Etwas versichern oder behaupten und etwas abstreiten oder leugnen sind sprachliche Formen der Willensbekundung.

Zu berichten, daß man gestern Abend bei einer Gesellschaft zu Gast war, ist etwas anderes, als vor Gericht zu versichern, daß man an dem fraglichen Abend da und dort zu Gast (und nicht am Tatort) gewesen ist.

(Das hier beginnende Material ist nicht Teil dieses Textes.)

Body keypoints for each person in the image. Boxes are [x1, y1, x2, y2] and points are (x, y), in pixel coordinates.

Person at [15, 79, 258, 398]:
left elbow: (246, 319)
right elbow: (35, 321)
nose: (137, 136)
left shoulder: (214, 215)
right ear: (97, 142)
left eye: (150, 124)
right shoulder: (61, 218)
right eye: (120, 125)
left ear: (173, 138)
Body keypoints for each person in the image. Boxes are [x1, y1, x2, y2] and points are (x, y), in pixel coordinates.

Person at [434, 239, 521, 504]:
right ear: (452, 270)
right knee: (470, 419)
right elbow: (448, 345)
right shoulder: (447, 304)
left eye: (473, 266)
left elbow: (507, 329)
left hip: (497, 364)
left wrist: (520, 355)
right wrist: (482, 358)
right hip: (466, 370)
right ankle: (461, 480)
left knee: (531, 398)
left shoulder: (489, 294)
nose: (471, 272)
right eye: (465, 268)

Die Aussage des vereidigten Zeugen, er könne sich nicht erinnern, ob der Tatverdächtige unter den Bankräubern gewesen sei, ist etwas anderes als die Leugnung des bestochenen oder erpreßten Zeugen, den Tatverdächtigen gesehen zu haben. – Die erste Aussage ist nicht inkriminabel, die zweite ein Meineid.

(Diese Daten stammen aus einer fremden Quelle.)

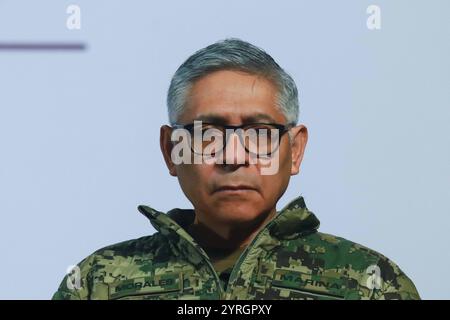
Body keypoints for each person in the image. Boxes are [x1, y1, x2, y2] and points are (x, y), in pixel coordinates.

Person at [53, 38, 420, 300]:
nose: (233, 155)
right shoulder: (96, 283)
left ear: (295, 150)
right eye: (207, 134)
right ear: (171, 151)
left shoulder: (371, 284)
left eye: (259, 133)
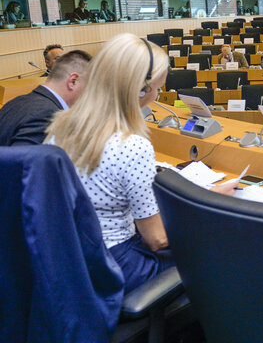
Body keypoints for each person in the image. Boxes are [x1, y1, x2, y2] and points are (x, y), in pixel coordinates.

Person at [45, 34, 235, 293]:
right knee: (220, 250)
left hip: (72, 263)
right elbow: (157, 239)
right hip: (116, 267)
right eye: (157, 88)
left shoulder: (60, 127)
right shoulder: (131, 146)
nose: (156, 95)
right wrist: (205, 199)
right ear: (138, 90)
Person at [0, 50, 91, 146]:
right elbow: (25, 160)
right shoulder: (49, 116)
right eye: (89, 86)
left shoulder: (16, 101)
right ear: (73, 81)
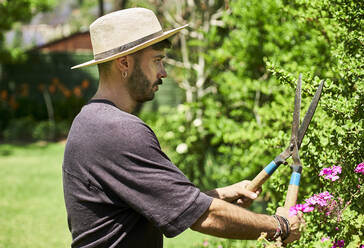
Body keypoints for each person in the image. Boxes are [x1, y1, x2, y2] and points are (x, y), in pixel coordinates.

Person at [63, 8, 304, 248]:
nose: (164, 72)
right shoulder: (118, 131)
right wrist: (279, 226)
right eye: (157, 60)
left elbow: (166, 203)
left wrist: (218, 194)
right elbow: (204, 216)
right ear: (124, 62)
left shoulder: (89, 122)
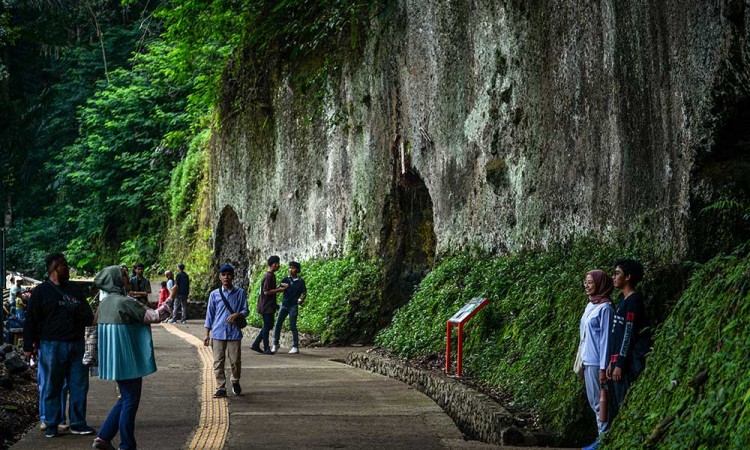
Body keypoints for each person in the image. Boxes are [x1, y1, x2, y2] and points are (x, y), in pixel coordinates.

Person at [91, 265, 173, 450]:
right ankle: (126, 445)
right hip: (128, 361)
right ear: (116, 279)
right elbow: (155, 316)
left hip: (114, 361)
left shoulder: (104, 304)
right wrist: (171, 297)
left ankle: (103, 437)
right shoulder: (125, 302)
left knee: (126, 397)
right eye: (124, 274)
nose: (128, 277)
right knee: (130, 400)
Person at [22, 253, 95, 438]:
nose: (67, 269)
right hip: (50, 345)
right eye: (64, 266)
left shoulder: (75, 291)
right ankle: (52, 424)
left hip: (77, 344)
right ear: (54, 269)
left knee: (79, 385)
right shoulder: (41, 292)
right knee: (51, 385)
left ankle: (78, 423)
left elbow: (88, 315)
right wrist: (28, 346)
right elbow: (30, 320)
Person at [606, 259, 650, 421]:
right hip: (618, 362)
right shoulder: (622, 301)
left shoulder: (633, 301)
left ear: (628, 277)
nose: (613, 277)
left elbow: (628, 334)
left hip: (628, 364)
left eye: (617, 273)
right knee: (616, 403)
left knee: (624, 403)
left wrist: (620, 364)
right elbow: (617, 335)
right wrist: (612, 361)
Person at [579, 269, 614, 450]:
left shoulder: (606, 308)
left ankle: (603, 439)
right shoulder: (590, 305)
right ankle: (601, 437)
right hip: (587, 360)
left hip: (596, 361)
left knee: (600, 402)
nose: (587, 285)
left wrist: (603, 367)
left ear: (600, 284)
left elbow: (606, 339)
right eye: (586, 282)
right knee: (594, 401)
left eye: (590, 282)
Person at [204, 264, 248, 398]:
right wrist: (207, 334)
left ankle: (235, 380)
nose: (226, 277)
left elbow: (246, 310)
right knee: (218, 361)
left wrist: (237, 315)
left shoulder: (240, 293)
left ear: (233, 276)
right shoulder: (214, 294)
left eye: (229, 274)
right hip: (218, 332)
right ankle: (221, 387)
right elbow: (210, 314)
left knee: (235, 361)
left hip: (234, 333)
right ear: (219, 277)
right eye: (223, 275)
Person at [251, 256, 287, 354]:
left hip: (269, 305)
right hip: (266, 306)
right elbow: (266, 292)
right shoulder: (268, 276)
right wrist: (279, 290)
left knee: (268, 326)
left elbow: (270, 290)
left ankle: (256, 344)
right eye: (277, 264)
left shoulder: (271, 275)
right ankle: (266, 347)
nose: (279, 266)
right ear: (273, 264)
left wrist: (278, 288)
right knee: (267, 326)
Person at [271, 261, 306, 354]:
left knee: (293, 326)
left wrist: (301, 300)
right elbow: (278, 288)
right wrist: (282, 288)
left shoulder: (301, 281)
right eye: (290, 268)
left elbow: (303, 293)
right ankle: (275, 344)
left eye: (293, 268)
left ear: (297, 270)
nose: (291, 270)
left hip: (293, 306)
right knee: (278, 324)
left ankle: (295, 346)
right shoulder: (286, 279)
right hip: (284, 305)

Mittels Umdeutung leugnen, was geschrieben steht – die dekonstruktive Hermeneutik eleganter akademischee Schwätzer.

Der zeitgeistig geschniegelte Herr Professor verkündet: „Es ist wohl wahr, Horaz apostrophiert im ersten Wort des ersten Gedichts des ersten Buches der Oden zum Zeichen, daß er ihm die Sammlung seiner Gedichte widmet, seinen Freund und Förderer Maecenas als altem königlichen Geschlecht (der Etrusker) entsprungen und die Ode gipfelt in der Aufforderung, ihn in den kleinen Kreis der großen lyrischen Dichter (neben Sappho, Alkaios und Pindar) einzureihen, als einen, der mit der Stirn das Sternengewölbe berührt, aber ihn wegen seines innigen Bezugs zum kaiserlichen Hof, seiner Zustimmung zur rückwärtsgewandten Politik des Augustus und seiner Schmähung des gemeinen Volkes (odi profanum volgus) als elitär oder gar reaktionär bezeichnen zu wollen, davor bewahre uns …“ Ja, was? Das über den glänzenden Professorenscheiteln bedenklich schwebende Damoklesschwert des politisch korrekten Hosenscheißertums.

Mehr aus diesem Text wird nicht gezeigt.